BRIEF A:
Answer from the FreeBSD Nginx guide:
(i) Which Nginx version was the guide tested with?
(ii) Which earlier FreeBSD release does the guide say works with identical steps?
(iii) What interface name does the sample /etc/pf.conf block assign to ext_if?
BRIEF B: Render every line of the clock-update records below as a Markdown table with columns n (row number) and Line. Omit blank lines and the pictures.

PAGE TEXT:
________
FreeBSD ships with pf, jails, and ZFS out of the box, but it won’t serve a single HTTPS request until you wire up Nginx and a certificate. This guide covers exactly that: install Nginx from ports via pkg, obtain a Let’s Encrypt certificate using Cloudflare DNS-01 challenge (no public IP needed), configure a hardened SSL server block, and lock down the stack for production use.
DNS-01 is the right choice here because FreeBSD VMs are often on private networks or behind NAT. You don’t need port 80 open to the internet, and you can issue wildcard certificates if needed. The same workflow applies whether your server has a public IP or lives entirely on an internal VLAN. If you need a base system before starting, see how to install FreeBSD 15 on Proxmox/KVM first.
Tested April 2026 on FreeBSD 15.0-RELEASE with Nginx 1.28.3, certbot 4.2.0, Let’s Encrypt TLS 1.3
Prerequisites
This guide assumes:
- FreeBSD 15.0-RELEASE (also works on 14.x with identical steps)
- root access via SSH
- A domain name with DNS managed by Cloudflare
- A Cloudflare API token with
Zone:DNS:Editpermission on the target zone - No firewall blocking outbound HTTPS from the FreeBSD host
If you’re running a fresh install and haven’t configured networking yet, the FreeBSD hostname and static IP configuration guide covers that in under five minutes.
Install Nginx
The FreeBSD ports tree packages Nginx via pkg. The nginx package includes the standard modules. Install it:
pkg install -y nginx
Confirm the installed version:
nginx -v
The output confirms 1.28.3:
nginx version: nginx/1.28.3
Enable Nginx at boot and start it:
sysrc nginx_enable=YES
service nginx start
Verify it’s up:
service nginx status
You should see:
nginx is running as pid 1965.
Open Firewall Ports
FreeBSD uses pf as the default packet filter. If pf is active on your system, add rules to allow HTTP and HTTPS traffic. A minimal /etc/pf.conf block for a web server:
ext_if = "vtnet0"
block in all
pass out all keep state
# SSH
pass in on $ext_if proto tcp to port 22
# HTTP and HTTPS
pass in on $ext_if proto tcp to port { 80, 443 }
# ICMP
pass in on $ext_if proto icmp
Replace vtnet0 with your actual interface name (check with ifconfig). Load the ruleset with pfctl -f /etc/pf.conf. If pf isn’t enabled yet, add pf_enable="YES" to /etc/rc.conf.
________
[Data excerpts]
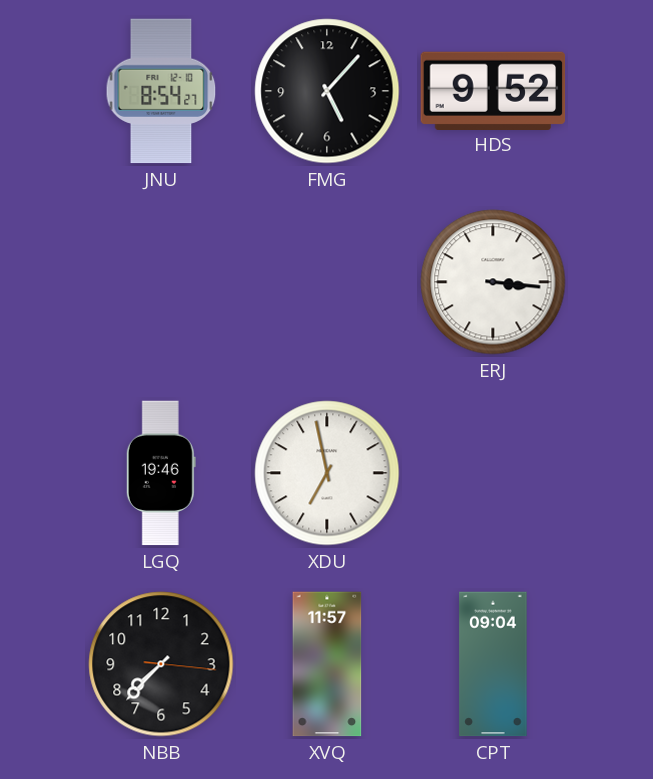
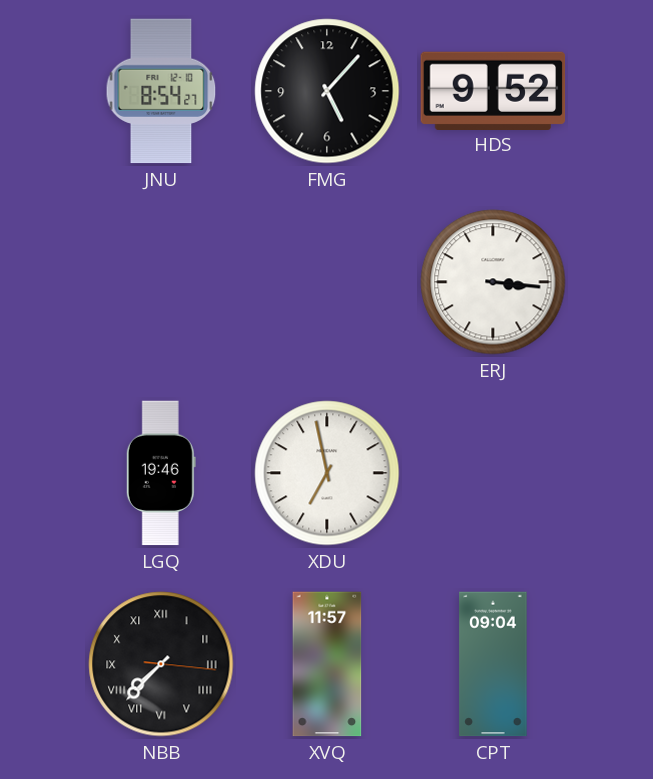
NBB numerals: Arabic -> Roman
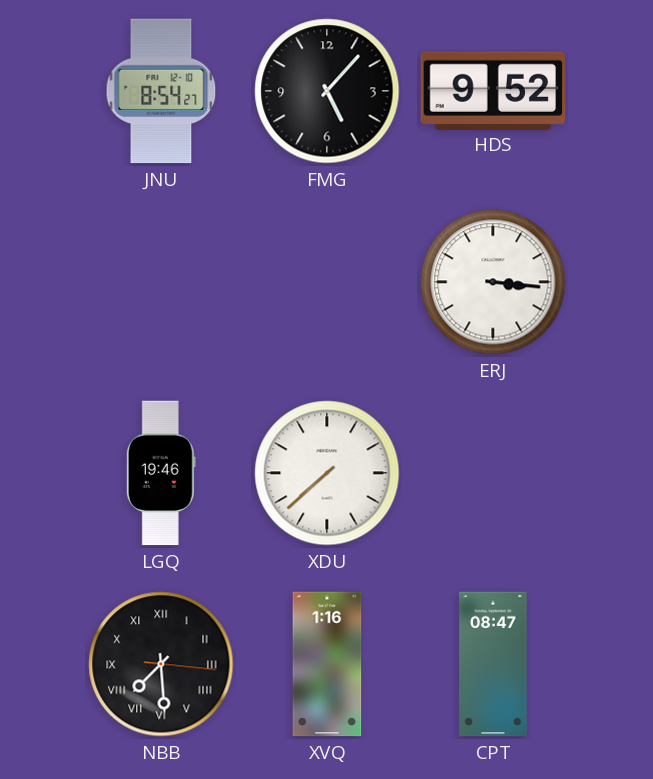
XDU: 6:58 -> 7:38
NBB: 7:37 -> 7:29
XVQ: 11:57 -> 1:16
CPT: 09:04 -> 08:47
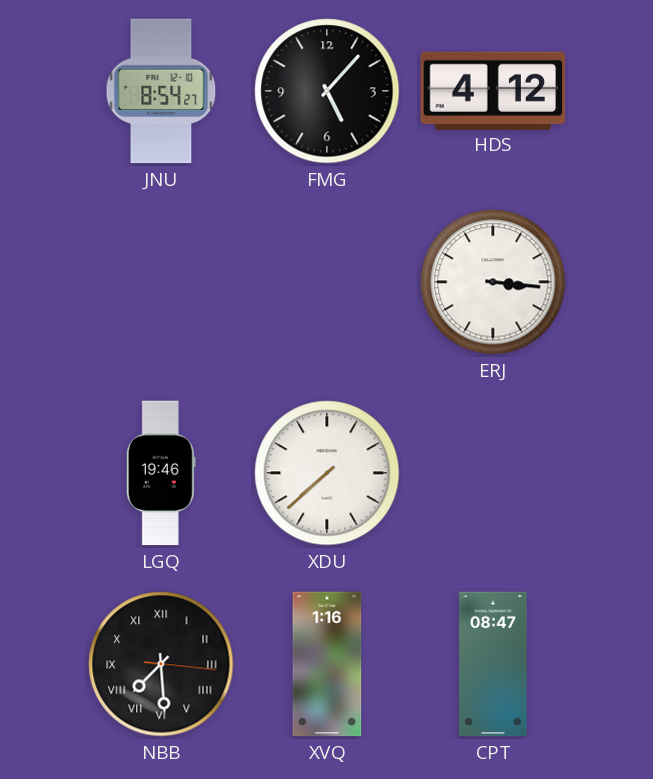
HDS: 9:52 -> 4:12
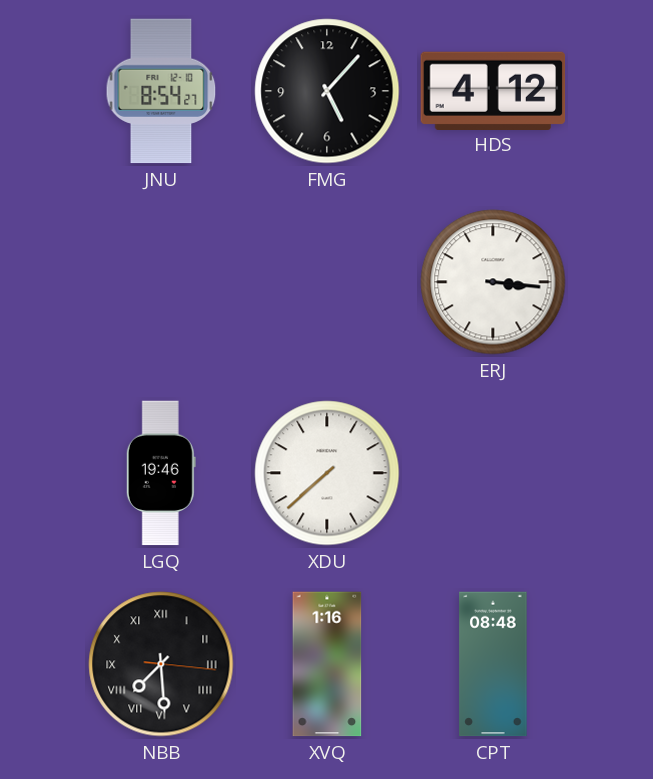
CPT: 08:47 -> 08:48
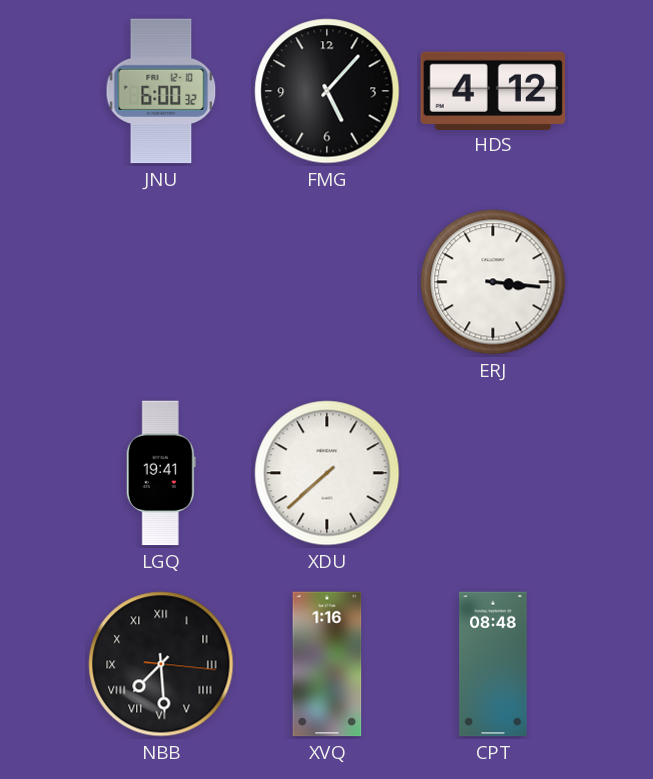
JNU: 8:54 -> 6:00
LGQ: 19:46 -> 19:41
________
RESPONSE A:
(i) 1.28.3
(ii) 14.x
(iii) vtnet0

RESPONSE B:
| n | Line |
|---|---|
| 1 | NBB numerals: Arabic -> Roman |
| 2 | XDU: 6:58 -> 7:38 |
| 3 | NBB: 7:37 -> 7:29 |
| 4 | XVQ: 11:57 -> 1:16 |
| 5 | CPT: 09:04 -> 08:47 |
| 6 | HDS: 9:52 -> 4:12 |
| 7 | CPT: 08:47 -> 08:48 |
| 8 | JNU: 8:54 -> 6:00 |
| 9 | LGQ: 19:46 -> 19:41 |